▶ _Stated goal_
Below, find the line that contains "common name: Brown-headed cowbird" and write out again everything from it down to the line that contains "genus: Besma", with both of those lines included. Keep every line the same as it is.
(begin)
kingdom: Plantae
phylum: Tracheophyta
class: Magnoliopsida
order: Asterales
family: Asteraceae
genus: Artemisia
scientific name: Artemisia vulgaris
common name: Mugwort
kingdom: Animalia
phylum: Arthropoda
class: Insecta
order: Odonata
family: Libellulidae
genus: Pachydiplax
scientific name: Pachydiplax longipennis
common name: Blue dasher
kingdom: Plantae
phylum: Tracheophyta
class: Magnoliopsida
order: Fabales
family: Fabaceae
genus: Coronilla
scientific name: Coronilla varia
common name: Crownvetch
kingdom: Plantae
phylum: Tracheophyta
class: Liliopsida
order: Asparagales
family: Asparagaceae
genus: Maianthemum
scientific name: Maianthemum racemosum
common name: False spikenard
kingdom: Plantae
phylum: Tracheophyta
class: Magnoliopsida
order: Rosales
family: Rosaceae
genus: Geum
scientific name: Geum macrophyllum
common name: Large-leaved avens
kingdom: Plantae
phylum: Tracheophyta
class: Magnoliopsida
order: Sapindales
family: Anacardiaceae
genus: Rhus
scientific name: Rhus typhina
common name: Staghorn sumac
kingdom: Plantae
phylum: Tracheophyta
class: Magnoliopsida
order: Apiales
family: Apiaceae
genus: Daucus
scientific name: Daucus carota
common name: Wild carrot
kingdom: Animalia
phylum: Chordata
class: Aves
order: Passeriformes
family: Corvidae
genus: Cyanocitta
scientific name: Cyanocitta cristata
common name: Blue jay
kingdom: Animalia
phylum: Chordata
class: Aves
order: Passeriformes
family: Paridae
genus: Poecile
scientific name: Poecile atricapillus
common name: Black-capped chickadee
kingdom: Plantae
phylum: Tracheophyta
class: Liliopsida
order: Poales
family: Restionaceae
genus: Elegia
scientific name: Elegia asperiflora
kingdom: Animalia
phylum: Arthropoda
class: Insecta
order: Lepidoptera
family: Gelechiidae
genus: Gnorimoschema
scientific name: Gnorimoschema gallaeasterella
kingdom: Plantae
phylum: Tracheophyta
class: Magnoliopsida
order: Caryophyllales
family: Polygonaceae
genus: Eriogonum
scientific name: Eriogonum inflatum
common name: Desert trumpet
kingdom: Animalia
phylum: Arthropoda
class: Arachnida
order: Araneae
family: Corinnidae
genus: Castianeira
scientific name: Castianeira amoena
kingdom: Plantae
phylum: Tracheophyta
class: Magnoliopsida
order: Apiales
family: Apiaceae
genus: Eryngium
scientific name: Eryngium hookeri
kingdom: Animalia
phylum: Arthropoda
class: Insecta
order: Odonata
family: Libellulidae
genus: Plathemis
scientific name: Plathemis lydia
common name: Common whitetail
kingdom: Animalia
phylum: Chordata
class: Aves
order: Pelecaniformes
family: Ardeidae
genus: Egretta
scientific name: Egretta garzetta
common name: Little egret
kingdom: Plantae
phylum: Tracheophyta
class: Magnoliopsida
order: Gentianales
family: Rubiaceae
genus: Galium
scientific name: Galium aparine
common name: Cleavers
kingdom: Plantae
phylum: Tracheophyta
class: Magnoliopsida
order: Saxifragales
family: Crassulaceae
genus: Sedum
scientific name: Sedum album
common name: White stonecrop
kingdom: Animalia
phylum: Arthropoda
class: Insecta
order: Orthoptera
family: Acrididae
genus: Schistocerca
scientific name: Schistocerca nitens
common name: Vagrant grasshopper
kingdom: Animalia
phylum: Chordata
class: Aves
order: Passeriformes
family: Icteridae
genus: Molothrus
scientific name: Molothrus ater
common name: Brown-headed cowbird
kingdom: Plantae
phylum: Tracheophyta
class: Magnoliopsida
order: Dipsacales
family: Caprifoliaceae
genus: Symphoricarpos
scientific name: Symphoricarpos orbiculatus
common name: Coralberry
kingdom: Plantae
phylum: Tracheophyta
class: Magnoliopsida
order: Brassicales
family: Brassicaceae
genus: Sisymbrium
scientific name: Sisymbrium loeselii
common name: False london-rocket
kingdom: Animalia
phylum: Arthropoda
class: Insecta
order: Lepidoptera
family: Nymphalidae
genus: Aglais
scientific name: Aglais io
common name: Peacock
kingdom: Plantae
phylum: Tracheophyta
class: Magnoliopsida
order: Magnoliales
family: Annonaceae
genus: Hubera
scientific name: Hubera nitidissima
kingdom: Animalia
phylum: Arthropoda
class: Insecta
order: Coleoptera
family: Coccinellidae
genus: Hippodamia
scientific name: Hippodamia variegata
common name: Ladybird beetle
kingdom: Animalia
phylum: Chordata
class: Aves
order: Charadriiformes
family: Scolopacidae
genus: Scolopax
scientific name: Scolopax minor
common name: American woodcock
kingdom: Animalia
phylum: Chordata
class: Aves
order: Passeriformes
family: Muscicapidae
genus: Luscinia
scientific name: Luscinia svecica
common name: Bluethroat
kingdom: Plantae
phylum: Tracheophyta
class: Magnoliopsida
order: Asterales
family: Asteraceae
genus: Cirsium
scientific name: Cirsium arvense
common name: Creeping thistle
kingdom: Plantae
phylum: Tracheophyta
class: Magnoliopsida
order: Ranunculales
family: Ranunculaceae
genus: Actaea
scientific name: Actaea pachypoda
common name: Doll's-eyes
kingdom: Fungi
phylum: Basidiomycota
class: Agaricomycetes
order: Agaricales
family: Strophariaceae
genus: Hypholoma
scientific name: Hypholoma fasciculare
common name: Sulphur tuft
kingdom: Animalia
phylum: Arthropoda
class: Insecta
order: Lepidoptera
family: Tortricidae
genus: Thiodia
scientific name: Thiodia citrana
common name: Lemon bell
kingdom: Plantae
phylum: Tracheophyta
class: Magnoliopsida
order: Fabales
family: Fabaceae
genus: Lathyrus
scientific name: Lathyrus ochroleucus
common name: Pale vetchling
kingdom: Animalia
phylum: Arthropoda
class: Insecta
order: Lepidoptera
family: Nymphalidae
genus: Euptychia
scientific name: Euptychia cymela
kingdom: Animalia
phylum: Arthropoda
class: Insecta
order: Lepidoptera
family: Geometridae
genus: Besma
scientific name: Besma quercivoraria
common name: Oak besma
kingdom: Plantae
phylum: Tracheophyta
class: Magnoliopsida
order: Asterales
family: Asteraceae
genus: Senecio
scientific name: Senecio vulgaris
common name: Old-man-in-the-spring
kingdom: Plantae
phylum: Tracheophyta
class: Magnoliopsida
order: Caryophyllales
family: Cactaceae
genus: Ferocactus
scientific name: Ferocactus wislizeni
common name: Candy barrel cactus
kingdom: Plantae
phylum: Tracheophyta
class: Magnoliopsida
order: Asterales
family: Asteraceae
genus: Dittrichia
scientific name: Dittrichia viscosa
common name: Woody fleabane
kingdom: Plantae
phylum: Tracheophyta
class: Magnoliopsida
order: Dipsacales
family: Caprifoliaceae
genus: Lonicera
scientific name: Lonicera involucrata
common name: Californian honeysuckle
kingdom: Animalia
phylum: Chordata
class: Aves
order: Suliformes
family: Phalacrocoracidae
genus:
(end)
▶ _Finished task_
common name: Brown-headed cowbird
kingdom: Plantae
phylum: Tracheophyta
class: Magnoliopsida
order: Dipsacales
family: Caprifoliaceae
genus: Symphoricarpos
scientific name: Symphoricarpos orbiculatus
common name: Coralberry
kingdom: Plantae
phylum: Tracheophyta
class: Magnoliopsida
order: Brassicales
family: Brassicaceae
genus: Sisymbrium
scientific name: Sisymbrium loeselii
common name: False london-rocket
kingdom: Animalia
phylum: Arthropoda
class: Insecta
order: Lepidoptera
family: Nymphalidae
genus: Aglais
scientific name: Aglais io
common name: Peacock
kingdom: Plantae
phylum: Tracheophyta
class: Magnoliopsida
order: Magnoliales
family: Annonaceae
genus: Hubera
scientific name: Hubera nitidissima
kingdom: Animalia
phylum: Arthropoda
class: Insecta
order: Coleoptera
family: Coccinellidae
genus: Hippodamia
scientific name: Hippodamia variegata
common name: Ladybird beetle
kingdom: Animalia
phylum: Chordata
class: Aves
order: Charadriiformes
family: Scolopacidae
genus: Scolopax
scientific name: Scolopax minor
common name: American woodcock
kingdom: Animalia
phylum: Chordata
class: Aves
order: Passeriformes
family: Muscicapidae
genus: Luscinia
scientific name: Luscinia svecica
common name: Bluethroat
kingdom: Plantae
phylum: Tracheophyta
class: Magnoliopsida
order: Asterales
family: Asteraceae
genus: Cirsium
scientific name: Cirsium arvense
common name: Creeping thistle
kingdom: Plantae
phylum: Tracheophyta
class: Magnoliopsida
order: Ranunculales
family: Ranunculaceae
genus: Actaea
scientific name: Actaea pachypoda
common name: Doll's-eyes
kingdom: Fungi
phylum: Basidiomycota
class: Agaricomycetes
order: Agaricales
family: Strophariaceae
genus: Hypholoma
scientific name: Hypholoma fasciculare
common name: Sulphur tuft
kingdom: Animalia
phylum: Arthropoda
class: Insecta
order: Lepidoptera
family: Tortricidae
genus: Thiodia
scientific name: Thiodia citrana
common name: Lemon bell
kingdom: Plantae
phylum: Tracheophyta
class: Magnoliopsida
order: Fabales
family: Fabaceae
genus: Lathyrus
scientific name: Lathyrus ochroleucus
common name: Pale vetchling
kingdom: Animalia
phylum: Arthropoda
class: Insecta
order: Lepidoptera
family: Nymphalidae
genus: Euptychia
scientific name: Euptychia cymela
kingdom: Animalia
phylum: Arthropoda
class: Insecta
order: Lepidoptera
family: Geometridae
genus: Besma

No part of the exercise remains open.